- _WORK TO BE COMPLETED_: Look through the listing below for the string "pixel". Show each line where it occurs.

- _DATA SHOWN_:
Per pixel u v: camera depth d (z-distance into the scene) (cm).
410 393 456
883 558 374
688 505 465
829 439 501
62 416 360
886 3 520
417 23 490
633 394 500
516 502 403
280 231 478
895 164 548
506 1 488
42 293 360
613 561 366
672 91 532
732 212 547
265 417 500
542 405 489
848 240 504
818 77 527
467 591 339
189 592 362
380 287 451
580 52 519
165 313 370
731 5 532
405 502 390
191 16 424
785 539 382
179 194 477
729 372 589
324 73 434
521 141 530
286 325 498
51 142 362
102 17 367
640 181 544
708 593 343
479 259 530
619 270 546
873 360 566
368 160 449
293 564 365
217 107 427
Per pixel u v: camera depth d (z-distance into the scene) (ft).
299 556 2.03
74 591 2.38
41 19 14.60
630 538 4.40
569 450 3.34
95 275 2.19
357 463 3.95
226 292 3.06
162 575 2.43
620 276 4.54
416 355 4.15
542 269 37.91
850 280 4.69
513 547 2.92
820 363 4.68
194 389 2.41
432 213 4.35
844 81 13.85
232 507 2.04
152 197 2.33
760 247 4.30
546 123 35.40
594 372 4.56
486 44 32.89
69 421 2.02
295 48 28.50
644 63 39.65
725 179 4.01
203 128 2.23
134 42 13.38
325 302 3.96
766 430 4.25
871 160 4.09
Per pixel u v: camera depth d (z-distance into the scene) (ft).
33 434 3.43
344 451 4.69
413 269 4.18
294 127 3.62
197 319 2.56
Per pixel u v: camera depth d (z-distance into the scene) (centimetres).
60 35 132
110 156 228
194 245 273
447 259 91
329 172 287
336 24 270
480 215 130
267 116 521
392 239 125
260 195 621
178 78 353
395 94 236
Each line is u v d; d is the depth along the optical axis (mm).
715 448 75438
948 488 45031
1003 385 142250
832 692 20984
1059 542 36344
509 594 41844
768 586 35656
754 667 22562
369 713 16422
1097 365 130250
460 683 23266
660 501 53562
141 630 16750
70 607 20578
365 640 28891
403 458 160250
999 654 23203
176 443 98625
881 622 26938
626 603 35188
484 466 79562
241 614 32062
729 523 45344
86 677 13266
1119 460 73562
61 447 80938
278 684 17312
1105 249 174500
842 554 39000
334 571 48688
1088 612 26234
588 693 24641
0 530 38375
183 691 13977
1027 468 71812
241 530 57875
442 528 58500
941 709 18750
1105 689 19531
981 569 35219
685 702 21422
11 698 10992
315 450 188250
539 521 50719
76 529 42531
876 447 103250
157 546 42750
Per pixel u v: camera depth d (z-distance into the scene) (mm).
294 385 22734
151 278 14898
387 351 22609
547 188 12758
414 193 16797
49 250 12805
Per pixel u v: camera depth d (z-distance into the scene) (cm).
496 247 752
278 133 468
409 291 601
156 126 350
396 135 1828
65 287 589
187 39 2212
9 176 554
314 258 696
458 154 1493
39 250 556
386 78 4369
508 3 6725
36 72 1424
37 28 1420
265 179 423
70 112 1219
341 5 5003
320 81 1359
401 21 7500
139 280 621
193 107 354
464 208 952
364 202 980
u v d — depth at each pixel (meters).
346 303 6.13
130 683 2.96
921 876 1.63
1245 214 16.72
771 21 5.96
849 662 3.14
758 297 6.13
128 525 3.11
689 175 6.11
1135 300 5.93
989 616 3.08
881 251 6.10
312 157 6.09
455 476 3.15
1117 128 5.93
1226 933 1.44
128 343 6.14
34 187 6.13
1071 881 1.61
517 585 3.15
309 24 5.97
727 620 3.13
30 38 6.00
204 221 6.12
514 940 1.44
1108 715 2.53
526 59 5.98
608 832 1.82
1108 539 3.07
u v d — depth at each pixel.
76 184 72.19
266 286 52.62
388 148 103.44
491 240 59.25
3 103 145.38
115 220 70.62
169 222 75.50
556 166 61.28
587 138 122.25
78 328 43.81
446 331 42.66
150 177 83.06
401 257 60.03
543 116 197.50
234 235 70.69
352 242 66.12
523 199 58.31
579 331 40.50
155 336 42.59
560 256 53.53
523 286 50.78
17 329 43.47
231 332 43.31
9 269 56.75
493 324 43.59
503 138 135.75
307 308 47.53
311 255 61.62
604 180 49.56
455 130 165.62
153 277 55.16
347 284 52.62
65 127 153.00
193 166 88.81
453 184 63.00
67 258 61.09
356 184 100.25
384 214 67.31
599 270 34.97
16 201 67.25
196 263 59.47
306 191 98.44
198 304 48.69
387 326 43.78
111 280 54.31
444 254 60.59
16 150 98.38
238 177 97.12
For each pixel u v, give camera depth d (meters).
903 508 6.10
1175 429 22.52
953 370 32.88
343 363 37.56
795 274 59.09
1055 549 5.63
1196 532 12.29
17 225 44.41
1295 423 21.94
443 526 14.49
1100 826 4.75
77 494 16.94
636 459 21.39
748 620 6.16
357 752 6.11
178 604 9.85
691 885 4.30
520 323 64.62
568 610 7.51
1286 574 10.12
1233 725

- _SOLUTION TO THE EXERCISE_:
Per pixel u v: camera depth d (z-distance into the scene) (cm).
Per pixel u v: camera depth d (z-distance into the scene) (ft).
Per pixel u v: camera depth d (z-distance into the scene) (ft).
Per pixel u v: camera depth d (z-distance into the scene) (centimetres).
Per pixel u v: camera depth d (z-distance into the scene) (mm).
Per pixel u v: camera depth d (z-distance into the scene) (cm).
u v d — depth at each pixel (meters).
u v d — depth at each pixel.
For each pixel u v, give camera depth d (meters).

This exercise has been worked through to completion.